Genel olarak yarış oyunlarının iki ana dalı vardır: Biri aşırı hızın peşinde koşmak, diğeri gerçekçi sürüş deneyiminin peşinde koşmak.Ancak Ubisoft tarafından yapılan bu yarış oyunu hiçbirine ait değil. Oyun, oyuncuların uçsuz bucaksız Amerika Birleşik Devletleri'nde serbest sürüş hissini deneyimlemelerine olanak tanıyor: "The Crew 2".
Bu oyunda tüm Amerika Birleşik Devletleri'nin bir haritası var. 1: 1 inşa edilmemiş olmasına rağmen, hala çok büyük. Oyuncular, New York, Los Angeles veya Detroit'te, bir otoyoldan başka bir şehre giderken özgürce nereye gideceklerini seçebilirler. Filmin resmi tüm bunları taşıması için yeterli sermaye sağlıyor, özellikle ışık ve gölge efektleri ve su kütleleri son derece gerçekçi.
Oyunun tamamı güzel olarak tanımlansa da, oyuncuların gerçekte asla deneyimleyemeyecekleri şeyler var. Bu, üç aracın herhangi bir zamanda değiştirebileceği süreklilik duygusudur.Oyuncular, oyunda herhangi bir zamanda araba, tekne ve uçak modları arasında geçiş yapabilirler ve geçiş yaptıktan sonra, normal oyunlar gibi uzun okumalar yoktur, ancak doğrudan geçiş yaparlar. Oyun modda oynanıyor, genel süreklilik duygusu dolu, insanlara çok rahat bir his veriyor, sürüş aracı bir "transformatör" gibi.
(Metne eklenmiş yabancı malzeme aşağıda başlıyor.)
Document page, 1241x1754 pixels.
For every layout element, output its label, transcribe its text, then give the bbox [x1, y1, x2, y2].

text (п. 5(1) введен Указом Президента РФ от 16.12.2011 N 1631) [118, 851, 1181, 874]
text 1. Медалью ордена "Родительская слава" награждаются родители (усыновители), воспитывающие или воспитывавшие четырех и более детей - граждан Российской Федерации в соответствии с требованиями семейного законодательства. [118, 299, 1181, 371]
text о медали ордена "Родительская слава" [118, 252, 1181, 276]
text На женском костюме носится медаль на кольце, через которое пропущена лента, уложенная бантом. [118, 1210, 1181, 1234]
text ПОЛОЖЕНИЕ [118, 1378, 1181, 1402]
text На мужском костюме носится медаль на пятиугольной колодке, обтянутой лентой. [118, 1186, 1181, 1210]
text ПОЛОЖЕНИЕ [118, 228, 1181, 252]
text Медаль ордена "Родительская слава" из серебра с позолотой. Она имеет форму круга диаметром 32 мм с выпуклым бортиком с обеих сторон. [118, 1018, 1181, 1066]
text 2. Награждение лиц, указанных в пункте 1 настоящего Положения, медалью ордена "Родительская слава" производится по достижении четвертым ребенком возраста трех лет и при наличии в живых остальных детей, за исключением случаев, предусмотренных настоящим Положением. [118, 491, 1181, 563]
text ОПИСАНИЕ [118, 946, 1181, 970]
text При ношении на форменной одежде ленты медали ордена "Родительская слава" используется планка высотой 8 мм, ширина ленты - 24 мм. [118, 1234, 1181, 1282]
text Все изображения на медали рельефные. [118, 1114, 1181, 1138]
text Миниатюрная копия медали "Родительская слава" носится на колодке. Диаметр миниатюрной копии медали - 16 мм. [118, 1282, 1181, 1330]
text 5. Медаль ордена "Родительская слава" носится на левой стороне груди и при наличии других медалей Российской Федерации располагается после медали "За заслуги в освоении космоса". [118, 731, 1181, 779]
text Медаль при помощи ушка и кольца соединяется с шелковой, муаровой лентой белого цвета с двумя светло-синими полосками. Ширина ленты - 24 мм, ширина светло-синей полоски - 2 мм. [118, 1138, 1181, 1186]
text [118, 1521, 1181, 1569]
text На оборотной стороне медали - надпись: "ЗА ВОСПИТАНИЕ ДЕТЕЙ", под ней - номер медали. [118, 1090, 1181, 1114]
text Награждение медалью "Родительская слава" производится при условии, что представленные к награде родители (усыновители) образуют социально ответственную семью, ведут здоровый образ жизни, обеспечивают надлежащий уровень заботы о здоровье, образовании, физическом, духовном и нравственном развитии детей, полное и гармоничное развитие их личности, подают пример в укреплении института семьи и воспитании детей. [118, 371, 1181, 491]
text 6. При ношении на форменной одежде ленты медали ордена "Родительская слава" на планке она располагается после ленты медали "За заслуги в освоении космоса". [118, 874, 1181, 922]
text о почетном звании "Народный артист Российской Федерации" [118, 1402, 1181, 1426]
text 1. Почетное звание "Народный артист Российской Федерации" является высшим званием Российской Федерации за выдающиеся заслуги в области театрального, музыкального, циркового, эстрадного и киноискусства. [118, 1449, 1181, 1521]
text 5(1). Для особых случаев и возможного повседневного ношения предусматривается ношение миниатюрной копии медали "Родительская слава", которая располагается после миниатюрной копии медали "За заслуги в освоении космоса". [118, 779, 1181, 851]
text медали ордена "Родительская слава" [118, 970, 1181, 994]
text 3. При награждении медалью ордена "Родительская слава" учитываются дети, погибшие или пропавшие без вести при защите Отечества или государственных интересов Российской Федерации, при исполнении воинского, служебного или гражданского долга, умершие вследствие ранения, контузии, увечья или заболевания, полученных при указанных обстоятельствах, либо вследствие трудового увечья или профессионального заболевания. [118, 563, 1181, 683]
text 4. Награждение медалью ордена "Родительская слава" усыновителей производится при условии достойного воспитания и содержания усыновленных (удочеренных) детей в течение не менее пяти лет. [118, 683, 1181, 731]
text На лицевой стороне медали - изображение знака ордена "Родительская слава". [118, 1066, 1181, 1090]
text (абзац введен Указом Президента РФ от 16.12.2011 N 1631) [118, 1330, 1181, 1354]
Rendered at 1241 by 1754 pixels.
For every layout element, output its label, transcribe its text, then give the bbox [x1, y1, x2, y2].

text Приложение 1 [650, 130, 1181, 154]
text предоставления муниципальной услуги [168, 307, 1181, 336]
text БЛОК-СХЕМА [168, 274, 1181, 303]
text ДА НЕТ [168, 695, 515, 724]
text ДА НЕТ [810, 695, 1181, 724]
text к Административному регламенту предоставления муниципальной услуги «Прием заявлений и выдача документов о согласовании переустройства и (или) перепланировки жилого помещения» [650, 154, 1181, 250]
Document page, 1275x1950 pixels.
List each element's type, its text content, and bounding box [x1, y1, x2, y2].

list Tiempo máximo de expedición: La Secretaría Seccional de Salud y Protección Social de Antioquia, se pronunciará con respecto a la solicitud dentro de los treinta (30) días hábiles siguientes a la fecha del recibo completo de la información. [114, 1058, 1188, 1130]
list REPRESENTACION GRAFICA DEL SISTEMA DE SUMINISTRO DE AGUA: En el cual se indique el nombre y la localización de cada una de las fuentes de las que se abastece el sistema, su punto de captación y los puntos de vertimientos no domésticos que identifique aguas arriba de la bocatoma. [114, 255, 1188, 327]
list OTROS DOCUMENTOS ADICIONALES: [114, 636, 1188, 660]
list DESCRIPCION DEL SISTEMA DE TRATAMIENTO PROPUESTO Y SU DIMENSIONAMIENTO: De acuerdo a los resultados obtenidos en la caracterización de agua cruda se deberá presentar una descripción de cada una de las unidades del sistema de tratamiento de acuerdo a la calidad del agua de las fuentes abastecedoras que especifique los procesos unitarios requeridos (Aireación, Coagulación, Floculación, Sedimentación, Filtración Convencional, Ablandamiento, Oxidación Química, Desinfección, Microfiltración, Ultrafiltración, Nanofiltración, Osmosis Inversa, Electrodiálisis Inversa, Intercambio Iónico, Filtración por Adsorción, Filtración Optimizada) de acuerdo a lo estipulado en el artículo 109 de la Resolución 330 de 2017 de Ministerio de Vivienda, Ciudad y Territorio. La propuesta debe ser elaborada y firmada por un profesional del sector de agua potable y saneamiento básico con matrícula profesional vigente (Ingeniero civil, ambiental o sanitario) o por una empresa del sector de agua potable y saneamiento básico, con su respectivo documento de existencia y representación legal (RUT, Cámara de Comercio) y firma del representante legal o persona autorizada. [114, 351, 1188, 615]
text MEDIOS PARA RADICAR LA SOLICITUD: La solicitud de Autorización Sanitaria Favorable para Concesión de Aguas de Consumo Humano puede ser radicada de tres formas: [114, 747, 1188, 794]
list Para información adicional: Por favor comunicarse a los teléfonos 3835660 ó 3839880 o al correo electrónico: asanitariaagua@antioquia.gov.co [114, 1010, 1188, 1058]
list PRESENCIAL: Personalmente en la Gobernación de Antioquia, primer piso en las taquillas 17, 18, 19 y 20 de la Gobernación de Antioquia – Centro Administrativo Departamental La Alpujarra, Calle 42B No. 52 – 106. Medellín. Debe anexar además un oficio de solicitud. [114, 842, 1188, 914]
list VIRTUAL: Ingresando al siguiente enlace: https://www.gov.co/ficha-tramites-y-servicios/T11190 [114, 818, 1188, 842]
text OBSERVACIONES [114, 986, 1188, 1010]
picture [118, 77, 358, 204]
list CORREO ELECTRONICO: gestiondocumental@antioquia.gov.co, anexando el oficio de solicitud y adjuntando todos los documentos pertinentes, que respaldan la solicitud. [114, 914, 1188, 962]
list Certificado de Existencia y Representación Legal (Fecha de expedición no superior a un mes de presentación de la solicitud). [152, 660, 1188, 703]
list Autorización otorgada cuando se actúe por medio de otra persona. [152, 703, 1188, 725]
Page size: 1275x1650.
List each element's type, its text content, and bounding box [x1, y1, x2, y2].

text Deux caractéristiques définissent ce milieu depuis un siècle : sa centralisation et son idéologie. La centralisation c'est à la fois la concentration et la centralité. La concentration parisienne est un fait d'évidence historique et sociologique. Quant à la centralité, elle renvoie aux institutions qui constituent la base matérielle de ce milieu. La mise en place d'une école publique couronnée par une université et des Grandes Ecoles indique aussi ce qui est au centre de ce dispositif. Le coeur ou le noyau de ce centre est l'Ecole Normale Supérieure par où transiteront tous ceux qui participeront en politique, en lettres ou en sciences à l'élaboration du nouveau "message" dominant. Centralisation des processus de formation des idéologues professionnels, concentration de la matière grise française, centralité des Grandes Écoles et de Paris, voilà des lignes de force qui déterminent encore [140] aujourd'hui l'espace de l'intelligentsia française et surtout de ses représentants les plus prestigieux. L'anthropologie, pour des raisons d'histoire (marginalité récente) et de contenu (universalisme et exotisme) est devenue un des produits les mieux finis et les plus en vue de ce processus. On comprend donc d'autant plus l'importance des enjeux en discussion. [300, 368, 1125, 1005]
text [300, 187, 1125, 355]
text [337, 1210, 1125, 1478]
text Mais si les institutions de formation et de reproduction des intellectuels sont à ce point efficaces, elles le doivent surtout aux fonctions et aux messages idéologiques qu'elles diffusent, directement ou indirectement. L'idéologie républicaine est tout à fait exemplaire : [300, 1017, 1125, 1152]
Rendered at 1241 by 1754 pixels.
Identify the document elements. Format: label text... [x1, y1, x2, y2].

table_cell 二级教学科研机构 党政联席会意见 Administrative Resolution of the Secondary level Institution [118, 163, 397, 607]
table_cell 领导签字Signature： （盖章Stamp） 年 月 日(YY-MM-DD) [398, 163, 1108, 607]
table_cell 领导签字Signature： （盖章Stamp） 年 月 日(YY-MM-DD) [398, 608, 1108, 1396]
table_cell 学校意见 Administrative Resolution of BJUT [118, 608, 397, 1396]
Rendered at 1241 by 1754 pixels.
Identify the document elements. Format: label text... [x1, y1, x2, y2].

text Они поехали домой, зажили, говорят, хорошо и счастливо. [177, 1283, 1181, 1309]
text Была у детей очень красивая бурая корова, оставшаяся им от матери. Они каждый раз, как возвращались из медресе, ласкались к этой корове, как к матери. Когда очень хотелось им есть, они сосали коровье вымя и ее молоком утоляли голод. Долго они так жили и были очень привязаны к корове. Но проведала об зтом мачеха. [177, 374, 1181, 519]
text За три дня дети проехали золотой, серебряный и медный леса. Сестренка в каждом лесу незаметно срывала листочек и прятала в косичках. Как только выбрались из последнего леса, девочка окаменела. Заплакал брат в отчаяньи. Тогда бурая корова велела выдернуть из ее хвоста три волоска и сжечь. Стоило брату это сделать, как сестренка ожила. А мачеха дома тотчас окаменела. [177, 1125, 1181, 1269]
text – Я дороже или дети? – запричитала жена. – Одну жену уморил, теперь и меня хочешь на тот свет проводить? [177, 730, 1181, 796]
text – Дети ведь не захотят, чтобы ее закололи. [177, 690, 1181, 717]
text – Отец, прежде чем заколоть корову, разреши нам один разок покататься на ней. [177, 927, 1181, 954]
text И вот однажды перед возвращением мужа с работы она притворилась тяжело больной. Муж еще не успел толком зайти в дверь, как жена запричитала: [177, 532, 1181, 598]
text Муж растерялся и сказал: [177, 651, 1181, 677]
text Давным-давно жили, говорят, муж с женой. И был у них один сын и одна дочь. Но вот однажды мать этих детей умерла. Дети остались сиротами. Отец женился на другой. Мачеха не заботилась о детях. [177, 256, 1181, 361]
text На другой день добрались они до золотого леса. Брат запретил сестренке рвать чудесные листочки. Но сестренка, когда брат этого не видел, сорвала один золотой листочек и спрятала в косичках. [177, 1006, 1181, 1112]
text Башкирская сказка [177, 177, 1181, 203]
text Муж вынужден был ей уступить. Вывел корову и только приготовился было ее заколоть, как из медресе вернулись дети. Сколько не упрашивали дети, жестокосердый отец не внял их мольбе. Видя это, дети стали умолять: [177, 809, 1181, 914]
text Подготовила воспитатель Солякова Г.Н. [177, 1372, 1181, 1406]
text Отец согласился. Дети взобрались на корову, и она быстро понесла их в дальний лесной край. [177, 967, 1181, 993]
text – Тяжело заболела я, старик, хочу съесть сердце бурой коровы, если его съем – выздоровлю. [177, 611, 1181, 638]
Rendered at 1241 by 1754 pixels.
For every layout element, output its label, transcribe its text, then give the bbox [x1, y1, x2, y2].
Sadece bu da değil, oyundaki en ilginç şey pist tasarımı. Oyuncunun dolaşım sürecinde Amerika Birleşik Devletleri haritasına atıfta bulunulsa da, bununla sınırlı değildir.Oyuncu oyuna girdiğinde, haritada da bazı değişiklikler olacaktır ve bu, etkinliğe bağlı olarak değişecektir. Bazen tüm yol tasarımı değildir "Sandbox" kelimesinin sınırlaması olmaksızın mantıksız görünür ve bazen "Başlangıç" sahnesi gibi bir görme duygusu üretir.
Genel olarak, "The Crew 2" oyunculara çoğu yarış oyunu ile aynı deneyimi vermiyor. Hız ve gerçekçilik ile karşılaştırıldığında, oyuncuları görsel olarak şok etmeye ne olursa olsun daha meyilli görünüyor. İster enfes grafikler isterse ilginç sahneler olsun, bu oyun "görsel" hizmet eder ve boş zamanlarınızda vakit geçirmek için iyi bir seçimdir.